[Stored data entries]
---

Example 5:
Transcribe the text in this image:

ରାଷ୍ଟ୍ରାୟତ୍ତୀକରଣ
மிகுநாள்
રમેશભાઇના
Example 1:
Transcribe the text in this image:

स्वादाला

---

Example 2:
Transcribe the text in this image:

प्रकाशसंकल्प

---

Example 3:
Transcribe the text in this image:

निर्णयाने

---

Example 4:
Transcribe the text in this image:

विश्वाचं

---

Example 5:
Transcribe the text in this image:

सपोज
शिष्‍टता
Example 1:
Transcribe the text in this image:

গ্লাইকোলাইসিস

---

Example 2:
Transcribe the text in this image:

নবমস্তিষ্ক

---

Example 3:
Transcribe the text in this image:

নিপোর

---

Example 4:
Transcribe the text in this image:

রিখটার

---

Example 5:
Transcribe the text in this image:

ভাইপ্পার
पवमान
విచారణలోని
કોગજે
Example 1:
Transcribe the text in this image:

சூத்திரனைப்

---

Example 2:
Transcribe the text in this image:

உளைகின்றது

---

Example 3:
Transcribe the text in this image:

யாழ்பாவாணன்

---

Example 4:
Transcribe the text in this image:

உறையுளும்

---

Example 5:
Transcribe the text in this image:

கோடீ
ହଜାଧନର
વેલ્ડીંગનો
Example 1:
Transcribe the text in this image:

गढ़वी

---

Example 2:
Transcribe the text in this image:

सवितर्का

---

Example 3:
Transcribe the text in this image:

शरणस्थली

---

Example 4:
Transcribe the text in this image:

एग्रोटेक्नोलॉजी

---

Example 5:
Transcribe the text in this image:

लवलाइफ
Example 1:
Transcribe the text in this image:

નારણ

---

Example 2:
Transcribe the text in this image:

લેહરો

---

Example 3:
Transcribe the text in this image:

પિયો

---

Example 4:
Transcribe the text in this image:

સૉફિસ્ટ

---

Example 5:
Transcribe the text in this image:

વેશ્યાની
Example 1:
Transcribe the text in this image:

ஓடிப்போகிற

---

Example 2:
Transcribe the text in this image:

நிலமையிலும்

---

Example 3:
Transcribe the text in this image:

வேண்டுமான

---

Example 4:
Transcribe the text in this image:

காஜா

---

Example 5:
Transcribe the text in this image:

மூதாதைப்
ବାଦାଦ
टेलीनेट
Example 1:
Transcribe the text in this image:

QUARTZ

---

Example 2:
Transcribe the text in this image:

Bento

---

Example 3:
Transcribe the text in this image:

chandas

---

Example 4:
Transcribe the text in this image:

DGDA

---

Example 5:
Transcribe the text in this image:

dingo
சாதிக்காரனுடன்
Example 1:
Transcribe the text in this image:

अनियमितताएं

WHAT THE TASK ASKS
An exact repetition of all the entries is required.

REPLY
---

Example 5:
Transcribe the text in this image:

ରାଷ୍ଟ୍ରାୟତ୍ତୀକରଣ
மிகுநாள்
રમેશભાઇના
Example 1:
Transcribe the text in this image:

स्वादाला

---

Example 2:
Transcribe the text in this image:

प्रकाशसंकल्प

---

Example 3:
Transcribe the text in this image:

निर्णयाने

---

Example 4:
Transcribe the text in this image:

विश्वाचं

---

Example 5:
Transcribe the text in this image:

सपोज
शिष्‍टता
Example 1:
Transcribe the text in this image:

গ্লাইকোলাইসিস

---

Example 2:
Transcribe the text in this image:

নবমস্তিষ্ক

---

Example 3:
Transcribe the text in this image:

নিপোর

---

Example 4:
Transcribe the text in this image:

রিখটার

---

Example 5:
Transcribe the text in this image:

ভাইপ্পার
पवमान
విచారణలోని
કોગજે
Example 1:
Transcribe the text in this image:

சூத்திரனைப்

---

Example 2:
Transcribe the text in this image:

உளைகின்றது

---

Example 3:
Transcribe the text in this image:

யாழ்பாவாணன்

---

Example 4:
Transcribe the text in this image:

உறையுளும்

---

Example 5:
Transcribe the text in this image:

கோடீ
ହଜାଧନର
વેલ્ડીંગનો
Example 1:
Transcribe the text in this image:

गढ़वी

---

Example 2:
Transcribe the text in this image:

सवितर्का

---

Example 3:
Transcribe the text in this image:

शरणस्थली

---

Example 4:
Transcribe the text in this image:

एग्रोटेक्नोलॉजी

---

Example 5:
Transcribe the text in this image:

लवलाइफ
Example 1:
Transcribe the text in this image:

નારણ

---

Example 2:
Transcribe the text in this image:

લેહરો

---

Example 3:
Transcribe the text in this image:

પિયો

---

Example 4:
Transcribe the text in this image:

સૉફિસ્ટ

---

Example 5:
Transcribe the text in this image:

વેશ્યાની
Example 1:
Transcribe the text in this image:

ஓடிப்போகிற

---

Example 2:
Transcribe the text in this image:

நிலமையிலும்

---

Example 3:
Transcribe the text in this image:

வேண்டுமான

---

Example 4:
Transcribe the text in this image:

காஜா

---

Example 5:
Transcribe the text in this image:

மூதாதைப்
ବାଦାଦ
टेलीनेट
Example 1:
Transcribe the text in this image:

QUARTZ

---

Example 2:
Transcribe the text in this image:

Bento

---

Example 3:
Transcribe the text in this image:

chandas

---

Example 4:
Transcribe the text in this image:

DGDA

---

Example 5:
Transcribe the text in this image:

dingo
சாதிக்காரனுடன்
Example 1:
Transcribe the text in this image:

अनियमितताएं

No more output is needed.